EXERCISE OBJECTIVE: Copy each line below as written, but skip the pictures.

LISTED RECORDS:
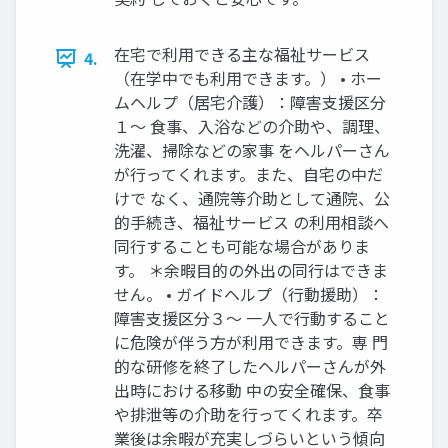
在宅で利用できる主な福祉サービス
4.
（在学中でも利用できます。） • ホー
ムヘルプ（居宅介護）：障害支援区分
１～ 食事、入浴などの介助や、調理、
洗濯、掃除などの家事 をヘルパーさん
が行ってくれます。また、自宅の中だ
けで なく、通院等介助として通院、公
的手続き、福祉サービス の利用相談へ
同行することも可能な場合がありま
す。 ＊余暇目的の外出の同行はできま
せん。 • ガイドヘルプ（行動援助）：
障害支援区分３～ 一人で行動すること
に危険が伴う方が利用できます。専 門
的な研修を終了したヘルパーさんが外
出時における移動 中の安全確保、食事
や排泄等の介助を行ってくれます。卒
業後は余暇が充実しづらいという傾向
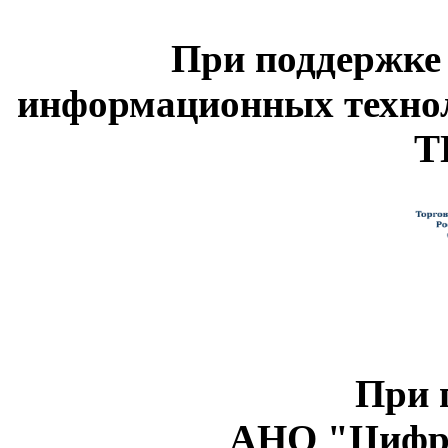
При поддержке
информационных техно
Т
При 
АНО "Цифро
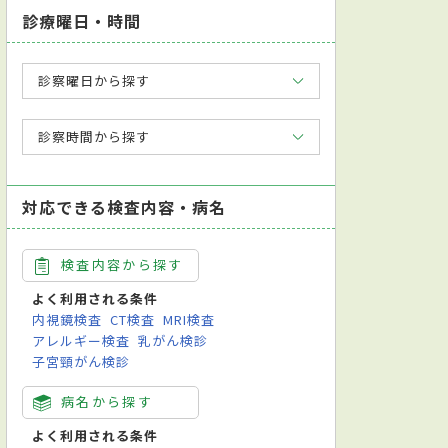
診療曜日・時間
診察曜日から探す
診察時間から探す
対応できる検査内容・病名
検査内容から探す
よく利用される条件
内視鏡検査
CT検査
MRI検査
アレルギー検査
乳がん検診
子宮頸がん検診
病名から探す
よく利用される条件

ANSWER TO THE PROBLEM:
在宅で利用できる主な福祉サービス
4.
（在学中でも利用できます。） • ホー
ムヘルプ（居宅介護）：障害支援区分
１～ 食事、入浴などの介助や、調理、
洗濯、掃除などの家事 をヘルパーさん
が行ってくれます。また、自宅の中だ
けで なく、通院等介助として通院、公
的手続き、福祉サービス の利用相談へ
同行することも可能な場合がありま
す。 ＊余暇目的の外出の同行はできま
せん。 • ガイドヘルプ（行動援助）：
障害支援区分３～ 一人で行動すること
に危険が伴う方が利用できます。専 門
的な研修を終了したヘルパーさんが外
出時における移動 中の安全確保、食事
や排泄等の介助を行ってくれます。卒
業後は余暇が充実しづらいという傾向
При поддержке
информационных техно
Т
При 
АНО "Цифро
診療曜日・時間
診察曜日から探す
診察時間から探す
対応できる検査内容・病名
検査内容から探す
よく利用される条件
内視鏡検査
CT検査
MRI検査
アレルギー検査
乳がん検診
子宮頸がん検診
病名から探す
よく利用される条件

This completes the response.